:: WHAT IS REQUIRED ::
Scan the entries below and report only how many lines contain "sides".

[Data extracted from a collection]
———

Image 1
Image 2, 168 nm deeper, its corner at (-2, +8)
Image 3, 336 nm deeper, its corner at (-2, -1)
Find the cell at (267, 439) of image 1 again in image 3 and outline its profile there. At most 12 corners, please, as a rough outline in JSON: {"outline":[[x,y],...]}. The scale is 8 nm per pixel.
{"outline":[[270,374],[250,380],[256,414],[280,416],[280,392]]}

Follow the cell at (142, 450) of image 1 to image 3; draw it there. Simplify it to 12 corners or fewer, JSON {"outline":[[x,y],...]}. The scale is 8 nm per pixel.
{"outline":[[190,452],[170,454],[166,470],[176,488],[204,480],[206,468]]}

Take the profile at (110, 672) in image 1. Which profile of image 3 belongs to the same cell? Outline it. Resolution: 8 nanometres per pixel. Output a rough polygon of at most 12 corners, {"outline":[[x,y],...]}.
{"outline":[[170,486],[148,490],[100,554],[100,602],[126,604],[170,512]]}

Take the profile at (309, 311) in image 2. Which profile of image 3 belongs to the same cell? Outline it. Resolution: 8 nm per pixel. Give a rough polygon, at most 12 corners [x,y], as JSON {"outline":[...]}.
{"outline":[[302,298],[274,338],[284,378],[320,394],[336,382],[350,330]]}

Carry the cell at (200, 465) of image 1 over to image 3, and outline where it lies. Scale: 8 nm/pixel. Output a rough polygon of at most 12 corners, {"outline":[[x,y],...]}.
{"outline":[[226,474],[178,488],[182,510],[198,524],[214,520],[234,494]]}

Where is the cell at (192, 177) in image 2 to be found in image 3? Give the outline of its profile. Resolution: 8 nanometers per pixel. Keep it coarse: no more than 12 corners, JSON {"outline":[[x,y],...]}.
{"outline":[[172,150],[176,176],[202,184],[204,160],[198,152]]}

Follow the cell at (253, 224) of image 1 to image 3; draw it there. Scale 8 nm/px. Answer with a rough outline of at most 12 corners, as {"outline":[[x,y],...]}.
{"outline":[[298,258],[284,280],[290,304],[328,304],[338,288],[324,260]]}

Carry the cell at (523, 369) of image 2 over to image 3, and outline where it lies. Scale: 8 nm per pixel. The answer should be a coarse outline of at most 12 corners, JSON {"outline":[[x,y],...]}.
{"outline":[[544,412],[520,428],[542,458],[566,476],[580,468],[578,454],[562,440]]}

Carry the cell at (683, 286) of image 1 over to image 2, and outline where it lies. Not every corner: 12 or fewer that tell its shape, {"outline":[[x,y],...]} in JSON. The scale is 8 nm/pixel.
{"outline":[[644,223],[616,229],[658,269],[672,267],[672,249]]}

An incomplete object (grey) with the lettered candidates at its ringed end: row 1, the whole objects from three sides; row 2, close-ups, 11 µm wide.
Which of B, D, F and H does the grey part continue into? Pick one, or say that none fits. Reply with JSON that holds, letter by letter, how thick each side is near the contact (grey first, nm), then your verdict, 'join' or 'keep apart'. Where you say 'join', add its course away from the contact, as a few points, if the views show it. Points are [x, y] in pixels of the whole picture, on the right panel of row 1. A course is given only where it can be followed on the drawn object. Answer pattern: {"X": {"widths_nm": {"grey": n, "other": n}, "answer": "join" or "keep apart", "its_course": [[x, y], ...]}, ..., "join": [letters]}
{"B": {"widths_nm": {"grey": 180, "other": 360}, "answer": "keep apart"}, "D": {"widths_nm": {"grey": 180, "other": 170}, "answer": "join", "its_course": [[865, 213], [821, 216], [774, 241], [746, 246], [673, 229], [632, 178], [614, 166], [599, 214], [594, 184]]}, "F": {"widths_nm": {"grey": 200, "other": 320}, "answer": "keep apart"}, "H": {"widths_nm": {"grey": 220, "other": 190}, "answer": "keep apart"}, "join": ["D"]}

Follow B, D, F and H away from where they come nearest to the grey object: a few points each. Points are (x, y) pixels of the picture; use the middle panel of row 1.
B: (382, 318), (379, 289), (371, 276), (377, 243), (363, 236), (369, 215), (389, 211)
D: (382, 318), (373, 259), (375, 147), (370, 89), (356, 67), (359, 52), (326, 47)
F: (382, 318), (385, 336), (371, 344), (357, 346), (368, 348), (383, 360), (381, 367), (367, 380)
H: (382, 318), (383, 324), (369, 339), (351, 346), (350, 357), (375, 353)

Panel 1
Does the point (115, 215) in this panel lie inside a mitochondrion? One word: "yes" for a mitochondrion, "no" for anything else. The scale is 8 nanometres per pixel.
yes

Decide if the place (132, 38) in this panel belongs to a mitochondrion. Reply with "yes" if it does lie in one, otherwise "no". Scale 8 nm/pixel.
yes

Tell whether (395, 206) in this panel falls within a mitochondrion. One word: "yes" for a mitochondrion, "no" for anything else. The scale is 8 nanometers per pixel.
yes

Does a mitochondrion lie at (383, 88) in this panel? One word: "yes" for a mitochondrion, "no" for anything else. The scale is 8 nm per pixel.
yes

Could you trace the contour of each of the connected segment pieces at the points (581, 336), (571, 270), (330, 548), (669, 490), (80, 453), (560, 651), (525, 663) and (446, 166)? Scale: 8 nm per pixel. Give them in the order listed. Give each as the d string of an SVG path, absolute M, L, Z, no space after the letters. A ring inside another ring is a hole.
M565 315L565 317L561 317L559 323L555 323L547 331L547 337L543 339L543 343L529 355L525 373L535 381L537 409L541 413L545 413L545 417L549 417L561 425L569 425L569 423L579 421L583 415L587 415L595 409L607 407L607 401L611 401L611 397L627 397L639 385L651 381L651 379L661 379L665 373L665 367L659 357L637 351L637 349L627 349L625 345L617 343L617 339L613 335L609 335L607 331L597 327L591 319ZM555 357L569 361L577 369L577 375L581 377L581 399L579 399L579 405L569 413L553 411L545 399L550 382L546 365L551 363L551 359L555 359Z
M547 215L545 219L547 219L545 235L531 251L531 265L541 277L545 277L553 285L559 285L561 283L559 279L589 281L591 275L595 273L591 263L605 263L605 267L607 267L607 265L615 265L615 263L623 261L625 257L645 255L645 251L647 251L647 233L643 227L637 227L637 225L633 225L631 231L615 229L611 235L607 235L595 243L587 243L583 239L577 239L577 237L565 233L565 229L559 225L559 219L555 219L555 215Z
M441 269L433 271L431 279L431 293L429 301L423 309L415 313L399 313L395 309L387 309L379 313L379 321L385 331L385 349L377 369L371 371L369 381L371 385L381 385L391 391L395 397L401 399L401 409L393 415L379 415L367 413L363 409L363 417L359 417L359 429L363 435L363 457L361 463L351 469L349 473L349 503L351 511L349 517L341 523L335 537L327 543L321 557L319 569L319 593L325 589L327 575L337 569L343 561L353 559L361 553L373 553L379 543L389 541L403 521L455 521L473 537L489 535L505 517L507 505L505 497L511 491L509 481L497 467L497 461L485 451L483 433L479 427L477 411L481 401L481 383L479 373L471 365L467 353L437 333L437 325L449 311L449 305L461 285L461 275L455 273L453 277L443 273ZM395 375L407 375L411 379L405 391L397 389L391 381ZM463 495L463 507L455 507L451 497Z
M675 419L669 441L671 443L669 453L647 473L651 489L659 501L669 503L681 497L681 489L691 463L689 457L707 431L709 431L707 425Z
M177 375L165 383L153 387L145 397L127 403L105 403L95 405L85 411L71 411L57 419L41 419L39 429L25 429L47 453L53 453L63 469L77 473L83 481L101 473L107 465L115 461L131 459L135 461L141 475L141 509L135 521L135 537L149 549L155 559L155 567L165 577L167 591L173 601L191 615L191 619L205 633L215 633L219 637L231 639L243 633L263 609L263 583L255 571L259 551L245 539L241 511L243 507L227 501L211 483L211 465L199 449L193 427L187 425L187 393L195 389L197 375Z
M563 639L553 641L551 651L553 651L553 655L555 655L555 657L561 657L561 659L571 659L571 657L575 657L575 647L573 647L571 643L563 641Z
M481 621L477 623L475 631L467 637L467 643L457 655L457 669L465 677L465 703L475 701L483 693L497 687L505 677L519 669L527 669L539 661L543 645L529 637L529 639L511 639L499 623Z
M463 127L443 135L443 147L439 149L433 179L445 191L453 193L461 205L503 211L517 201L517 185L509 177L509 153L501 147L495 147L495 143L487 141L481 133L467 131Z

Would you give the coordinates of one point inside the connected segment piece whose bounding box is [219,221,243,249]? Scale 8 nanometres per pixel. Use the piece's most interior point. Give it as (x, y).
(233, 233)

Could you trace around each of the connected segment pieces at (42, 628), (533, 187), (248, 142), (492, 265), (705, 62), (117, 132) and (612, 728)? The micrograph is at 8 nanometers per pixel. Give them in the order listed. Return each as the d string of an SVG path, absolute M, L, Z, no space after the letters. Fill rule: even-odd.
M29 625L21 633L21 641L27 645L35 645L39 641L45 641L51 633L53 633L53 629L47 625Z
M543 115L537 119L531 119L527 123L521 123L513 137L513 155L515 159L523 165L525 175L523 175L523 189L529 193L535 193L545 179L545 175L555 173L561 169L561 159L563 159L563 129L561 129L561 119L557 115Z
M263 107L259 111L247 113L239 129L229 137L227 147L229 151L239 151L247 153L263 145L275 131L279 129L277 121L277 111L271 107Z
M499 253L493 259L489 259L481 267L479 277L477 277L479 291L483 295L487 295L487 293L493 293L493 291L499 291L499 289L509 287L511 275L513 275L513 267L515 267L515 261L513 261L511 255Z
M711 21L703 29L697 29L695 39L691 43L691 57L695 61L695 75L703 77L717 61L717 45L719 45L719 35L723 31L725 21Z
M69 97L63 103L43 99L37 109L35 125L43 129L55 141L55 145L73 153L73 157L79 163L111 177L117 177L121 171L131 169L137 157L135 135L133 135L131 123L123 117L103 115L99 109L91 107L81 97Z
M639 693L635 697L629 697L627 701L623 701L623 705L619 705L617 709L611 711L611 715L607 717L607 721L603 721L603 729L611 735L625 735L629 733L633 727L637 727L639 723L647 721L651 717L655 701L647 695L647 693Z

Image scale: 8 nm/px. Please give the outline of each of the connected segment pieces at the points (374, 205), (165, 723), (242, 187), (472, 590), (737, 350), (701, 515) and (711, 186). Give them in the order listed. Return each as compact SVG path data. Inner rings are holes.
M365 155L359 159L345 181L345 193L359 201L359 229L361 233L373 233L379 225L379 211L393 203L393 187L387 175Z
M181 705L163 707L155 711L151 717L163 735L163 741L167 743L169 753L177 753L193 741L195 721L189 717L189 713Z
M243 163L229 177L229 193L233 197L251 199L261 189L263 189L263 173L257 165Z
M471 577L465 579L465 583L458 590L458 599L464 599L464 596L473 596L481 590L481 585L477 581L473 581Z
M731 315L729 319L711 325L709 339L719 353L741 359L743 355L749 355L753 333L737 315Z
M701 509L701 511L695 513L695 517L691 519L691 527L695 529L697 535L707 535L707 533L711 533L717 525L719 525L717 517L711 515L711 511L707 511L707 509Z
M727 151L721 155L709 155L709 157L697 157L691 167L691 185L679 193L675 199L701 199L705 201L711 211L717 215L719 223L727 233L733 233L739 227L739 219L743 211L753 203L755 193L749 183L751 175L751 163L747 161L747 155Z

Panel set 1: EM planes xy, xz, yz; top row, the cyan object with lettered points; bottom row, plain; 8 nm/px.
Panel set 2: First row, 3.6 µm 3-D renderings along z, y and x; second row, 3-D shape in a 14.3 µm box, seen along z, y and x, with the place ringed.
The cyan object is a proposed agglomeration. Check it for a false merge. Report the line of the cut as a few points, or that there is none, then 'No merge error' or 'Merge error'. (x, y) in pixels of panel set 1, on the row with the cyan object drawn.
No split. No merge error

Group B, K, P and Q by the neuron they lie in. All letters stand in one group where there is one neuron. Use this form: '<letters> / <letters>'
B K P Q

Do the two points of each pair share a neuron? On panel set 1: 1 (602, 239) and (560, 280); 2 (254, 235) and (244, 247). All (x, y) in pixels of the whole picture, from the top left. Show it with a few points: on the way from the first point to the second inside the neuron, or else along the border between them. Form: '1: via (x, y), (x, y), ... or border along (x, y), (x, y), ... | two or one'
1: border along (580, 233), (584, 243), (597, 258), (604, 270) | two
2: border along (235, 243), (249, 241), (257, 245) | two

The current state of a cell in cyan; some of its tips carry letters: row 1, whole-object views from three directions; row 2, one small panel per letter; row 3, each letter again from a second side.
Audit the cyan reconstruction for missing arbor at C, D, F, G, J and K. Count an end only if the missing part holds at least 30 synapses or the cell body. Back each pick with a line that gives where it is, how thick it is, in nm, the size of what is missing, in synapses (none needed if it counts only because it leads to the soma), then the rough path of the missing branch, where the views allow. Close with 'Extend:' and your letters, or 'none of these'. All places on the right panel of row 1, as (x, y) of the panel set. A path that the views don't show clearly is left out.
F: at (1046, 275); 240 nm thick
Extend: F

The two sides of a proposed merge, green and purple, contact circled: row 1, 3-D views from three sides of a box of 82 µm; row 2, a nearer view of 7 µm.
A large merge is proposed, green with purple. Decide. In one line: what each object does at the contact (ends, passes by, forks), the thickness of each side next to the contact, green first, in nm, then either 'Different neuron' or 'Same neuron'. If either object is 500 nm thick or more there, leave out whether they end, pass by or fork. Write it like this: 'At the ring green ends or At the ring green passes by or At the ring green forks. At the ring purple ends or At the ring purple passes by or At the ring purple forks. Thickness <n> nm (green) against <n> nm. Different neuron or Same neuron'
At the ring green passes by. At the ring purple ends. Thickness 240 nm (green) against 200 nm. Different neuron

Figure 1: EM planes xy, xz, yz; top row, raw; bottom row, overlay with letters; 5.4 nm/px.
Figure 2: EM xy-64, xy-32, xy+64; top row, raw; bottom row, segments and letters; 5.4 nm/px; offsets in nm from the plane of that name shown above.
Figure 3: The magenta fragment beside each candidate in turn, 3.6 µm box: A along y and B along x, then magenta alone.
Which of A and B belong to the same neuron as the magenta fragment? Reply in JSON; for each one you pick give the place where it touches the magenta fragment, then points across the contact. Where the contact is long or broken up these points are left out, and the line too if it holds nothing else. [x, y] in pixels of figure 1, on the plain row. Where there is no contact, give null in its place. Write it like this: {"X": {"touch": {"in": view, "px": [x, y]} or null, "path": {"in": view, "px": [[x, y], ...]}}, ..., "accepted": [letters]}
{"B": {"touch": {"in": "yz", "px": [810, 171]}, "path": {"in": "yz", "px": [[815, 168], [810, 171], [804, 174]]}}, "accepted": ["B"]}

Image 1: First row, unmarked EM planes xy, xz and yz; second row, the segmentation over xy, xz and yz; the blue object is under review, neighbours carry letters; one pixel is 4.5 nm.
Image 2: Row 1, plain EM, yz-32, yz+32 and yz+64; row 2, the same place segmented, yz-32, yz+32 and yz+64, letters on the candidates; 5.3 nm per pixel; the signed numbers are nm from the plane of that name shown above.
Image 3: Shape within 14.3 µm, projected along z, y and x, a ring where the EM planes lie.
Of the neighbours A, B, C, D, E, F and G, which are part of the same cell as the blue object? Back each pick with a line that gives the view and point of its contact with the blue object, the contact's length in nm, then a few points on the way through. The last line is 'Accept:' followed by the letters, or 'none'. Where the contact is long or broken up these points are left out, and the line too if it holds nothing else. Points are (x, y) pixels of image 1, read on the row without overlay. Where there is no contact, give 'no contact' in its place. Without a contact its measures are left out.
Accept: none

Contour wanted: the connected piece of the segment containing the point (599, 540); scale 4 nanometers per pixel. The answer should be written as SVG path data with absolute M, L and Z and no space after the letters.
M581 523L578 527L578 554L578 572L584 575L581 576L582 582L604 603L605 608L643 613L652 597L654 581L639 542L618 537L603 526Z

———

:: EXERCISE RESULT ::
2